Yellow Diamond is a big homegrown brand of snacks that can match Lays pack for pack. So big is Yellow Diamond that even private equity company Sequoia invested in the brand. When they decided to use advertising in a big way, they signed up Salman Khan. In this long format ad the brand put Salman on a pedestal and celebrated his stardom. What did it do for the brand though? May be it added to the muscle of Yellow Diamond – that Salman Khan endorses them; may be it helped the brand break away from its Indian hinterland image to become mainstream. But all of that could have happened in a far sharper way if Salman’s appeal was integrated with brand’s appeal. Brand invested heavily in the endorser, but let the endorser take over the idea.
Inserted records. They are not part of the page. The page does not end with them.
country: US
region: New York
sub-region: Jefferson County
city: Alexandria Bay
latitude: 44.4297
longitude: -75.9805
Salman also endorses Dixy Scot, a brand of vests. This commercial too is unabashedly Salman Khan. The whole set-up and the final integration of the brand into narrative is crafted to only enhance Salman’s appeal. Did it work? Would it have worked better if the brand had a stronger idea built on the right insight?

Hritik can dance, but can it make the brand dance?
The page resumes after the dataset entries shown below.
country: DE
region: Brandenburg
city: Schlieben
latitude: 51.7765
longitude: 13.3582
Like Salman, Hrithik is a busy endorser. He endorses a luxury watch brand, a mid-priced smartphone brand, a private label clothing brand, a computer brand, a computer chip maker and a detergent.


Nirma made a pretty bold move to bring Hrithik on board as endorser. As their first ever celebrity endorser, the brand had a winner on hand. He could break the category codes, break some stereotypes, become the brand of millennials like it became the brand for the emerging Indians in the 80s. Hrithik can dance, and Nirma discovered he can dance extremely well. Did the brand dance to the tunes of its endorser eventually or the endorser added a huge value back to the brand? Nirma did get the endorser who is popular, but as a brand failed to build the narrative that came from the core if the brand. The celebrity took over, the ad broke no new ground for the celebrity, nor did it recraft the image of Nirma. Letting Hrithik’s move take over the narrative made the ad under-branded.

Nirma could have done far better if their core proposition of value for the hard-nosed homemaker was kept in sharper focus.

SRK has his own style of ad narratives

He has been selling Hyundai successfully for almost 20years. He has had a phenomenal run with them. He also has been selling many other brands, some very well, and some not so well. In between all this he has built a style that is uniquely SRK but does very little for the brands he endorses.


Take this ad from Dubai Tourism. He becomes the host for guest sharing ‘his unique perspective on Dubai’. Yes, that is the official version from the tourism board. He adds a Bollywood kind of hero worship to the whole showcase of Dubai, but what does he do anything beyond that? Dubai is already a very vibrant and in-demand destination; so is SRK doing anything that makes Dubai extra desirable? The whole promise of #BeMyGuest actually sounds very large, for Dubai has almost made him sound like the ruler of the state! If anything SRK needs to be congratulated for becoming bigger than a state in the game of endorsement.

While these are some examples of how celebrities and brands are not matching each other and not building a symbiotic relationship, there are many brands that have done this partnership extremely successfully.

Brands need to be careful, especially when they are signing up a very big star to endorse the brand. The celebrity can effortlessly become bigger than the brand. This worked with the pre-millennial generation; the millennials are hardnosed consumers and are less likely to fall to only the charm of endorser, especially when the endorsers sell many brands.